AIM OF THE EXERCISE
Only the number is wanted: how many lines in the data contain "none"?

Itemized modification records
Start of Block

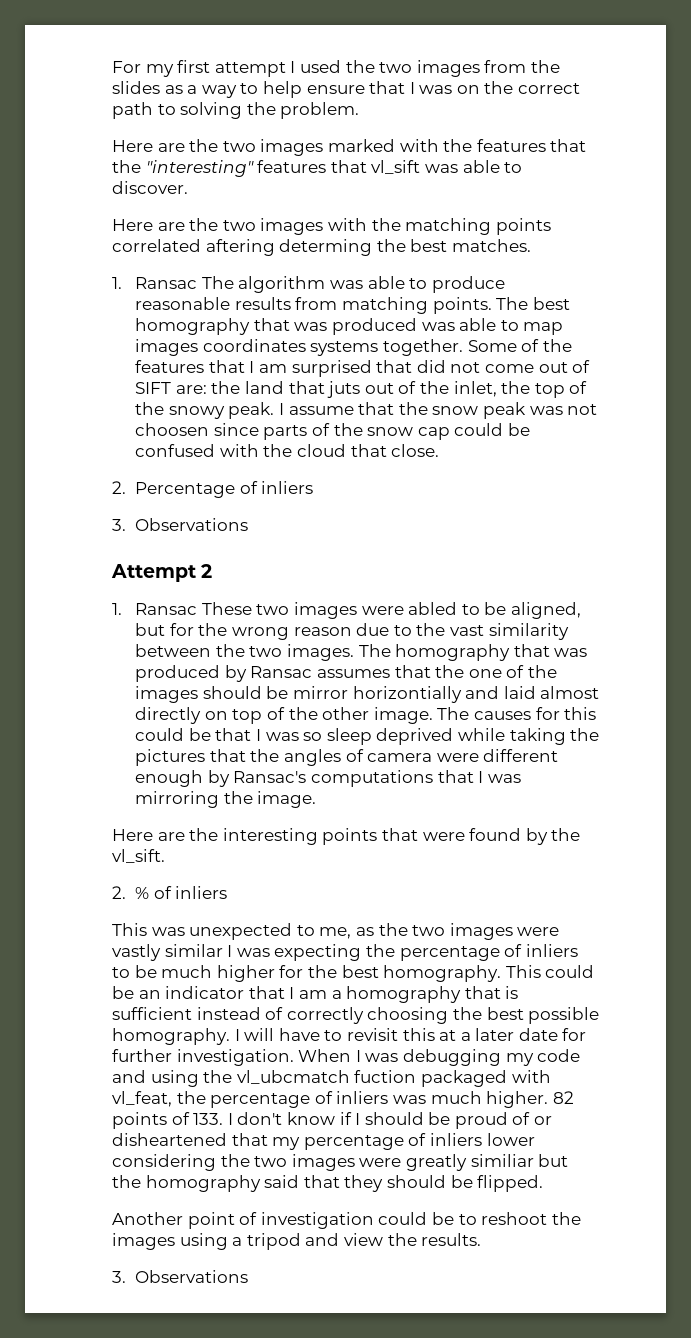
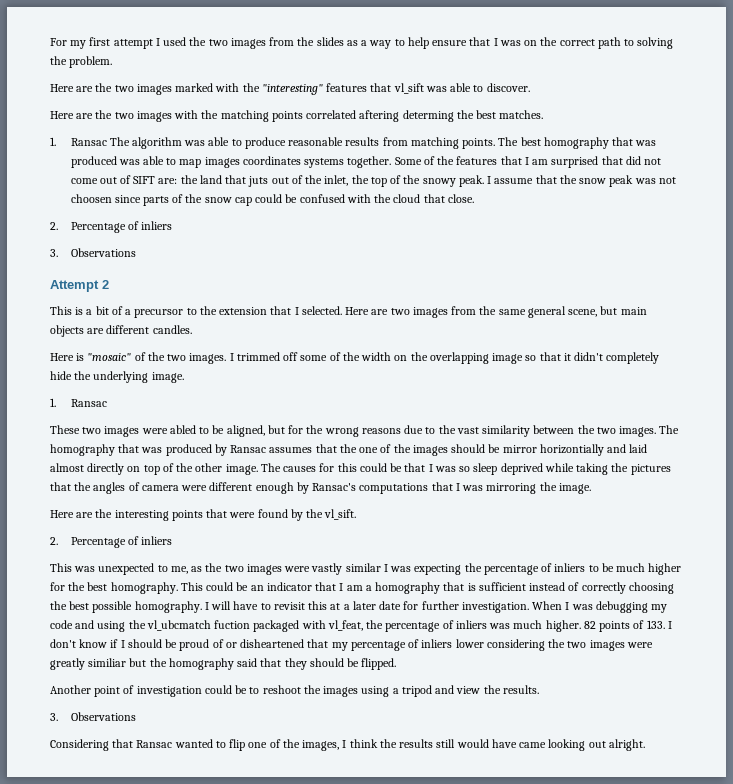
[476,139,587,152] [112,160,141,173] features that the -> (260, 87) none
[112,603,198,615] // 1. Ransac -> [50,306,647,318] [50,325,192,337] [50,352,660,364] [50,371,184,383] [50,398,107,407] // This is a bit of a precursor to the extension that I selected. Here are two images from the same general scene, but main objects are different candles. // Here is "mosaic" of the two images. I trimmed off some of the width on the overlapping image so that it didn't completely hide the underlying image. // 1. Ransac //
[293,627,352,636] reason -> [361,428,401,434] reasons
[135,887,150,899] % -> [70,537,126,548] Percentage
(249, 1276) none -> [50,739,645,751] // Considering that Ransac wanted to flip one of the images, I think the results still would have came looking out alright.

End of Block

SOLUTION TO THIS EXERCISE
2